If your Panera is consistently out of a particular item, especially if it’s not late in the day (i.e., you shouldn’t be surprised if they’re out of something at 8pm), that’s definitely something you want to let the manager know about (venting here feels good, but it isn’t going to change things at your Panera ). If they’re out of bread bowls by 4pm, while the cashiers may be telling customers “sorry, we’re out”, they may or may not be noting the “unfilled orders” in their system (so that whoever is in charge of determining what gets baked knows that they have consistent unfilled demand for an item).
I doubt they have any more advanced a system than:
cashier: Hey, I’ve had 5 people ask for bread bowls since we ran out.
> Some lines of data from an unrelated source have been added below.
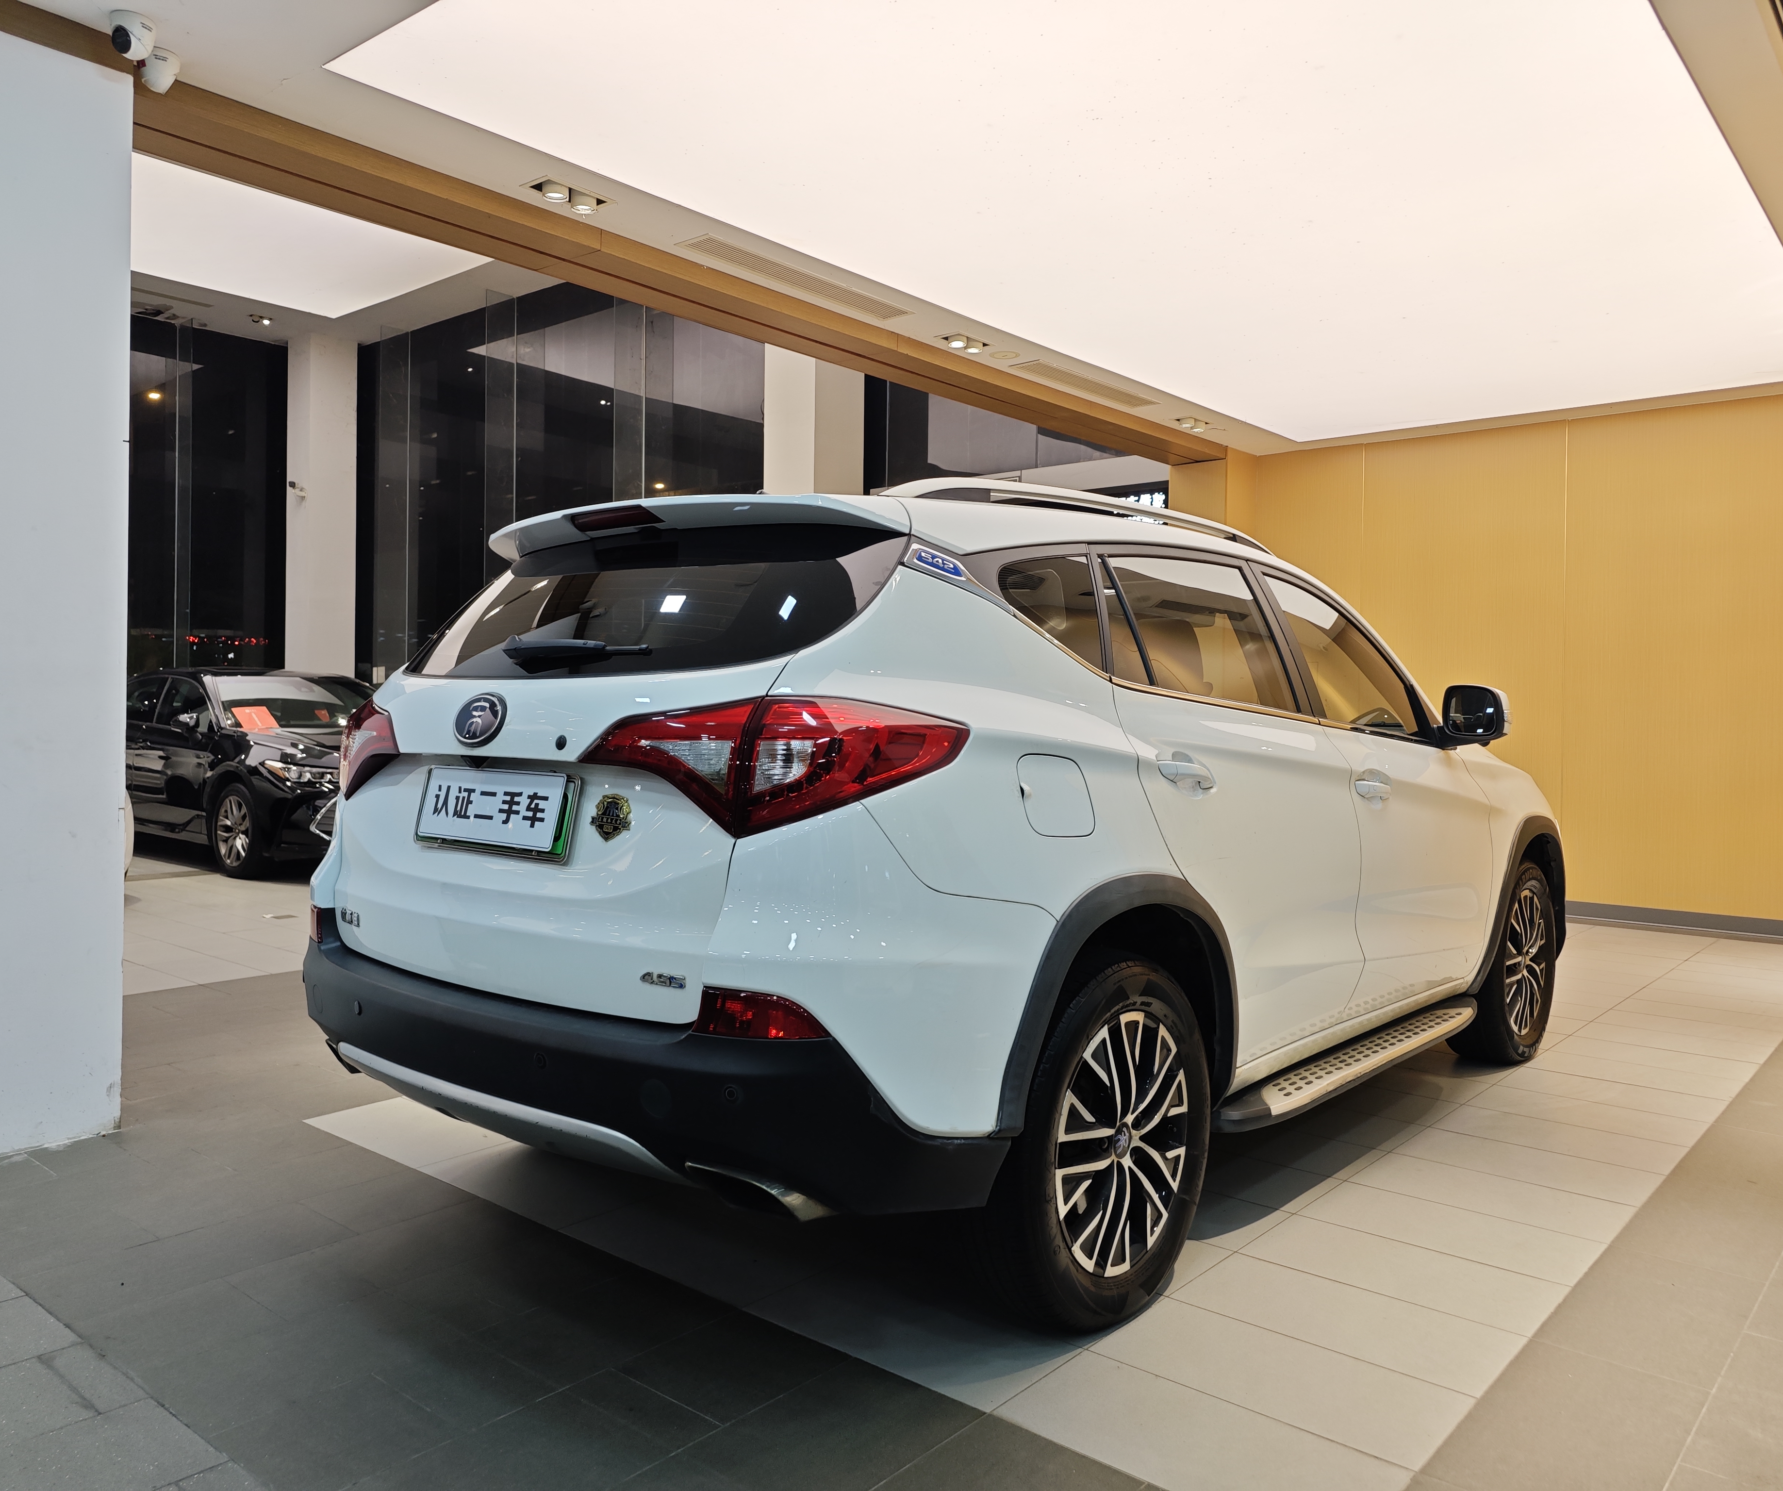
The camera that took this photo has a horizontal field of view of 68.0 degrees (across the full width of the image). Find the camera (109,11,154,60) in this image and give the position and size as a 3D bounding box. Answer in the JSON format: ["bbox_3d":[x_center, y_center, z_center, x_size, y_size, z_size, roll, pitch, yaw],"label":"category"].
[{"bbox_3d":[-2.012,-1.872,3.500,0.112,0.098,0.114,1,1,22],"label":"camera"}]

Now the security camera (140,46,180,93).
[{"bbox_3d":[-2.062,-1.885,3.720,0.112,0.098,0.114,1,1,41],"label":"security camera"}]

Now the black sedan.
[{"bbox_3d":[-4.927,0.124,10.435,4.930,1.450,1.850,1,1,40],"label":"black sedan"}]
manager: Oh, I’ll leave a note.
The manager’s likely to care if he’s losing sales, or disappointing customers…and he’s going to be the one who determines the quantities that the baking team makes (I can guarantee you that the bakers get very specific orders on what to make, and how much). If he doesn’t care, he probably won’t be manager for very long, but that’s another issue entirely.
It’s the communication from the cashiers to the manager that is going to be iffy, at best, which is why I suggested making sure that you tell the manager directly.
Not telling you to bake if you don’t like to or know how to, but any good French/Cuban/Italian bread dough will make delicious bread bowls if divided into softball-sized spheres, allowed to rise, and somewhat overbaked so it’s very crusty. (Throwing an ice cube into the baking pan a few times during baking will also promote crustification.)
Allow bowls to cool for at least 15 minutes, slice off tops, tear out some of the crumb, pour in soup. Mmmmmnumnumnum.
The problem comes (and I don’t have the answer) when they make an extra 10 the next day and throw away 12 of them because it was a slow day. The following day, they, again, make an extra 10, but those 10 are still sitting there when they close. So after that they go back to making the normal amount and when those are gone, a group of 5 people come in on their lunch break and all want bread bowls.
It’s tough.
At my work we tried bread bowls but had such a hard time predicting them that we gave up on it. It was getting too expensive to keep throwing them out. We finally just gave up and told the handful of people that bought them a lot to call in the morning if they want one and we’ll have one ready for them (we keep them frozen).
Oh, I am more than aware. I used to work at a bagel shop and thank god I don’t any more.
The one and only time I’ve been forced to go to Hooters, they were out of wings. The waitress said that the whole shipment went bad. I’m glad they didn’t serve us, but knowing that didn’t make me want to come back.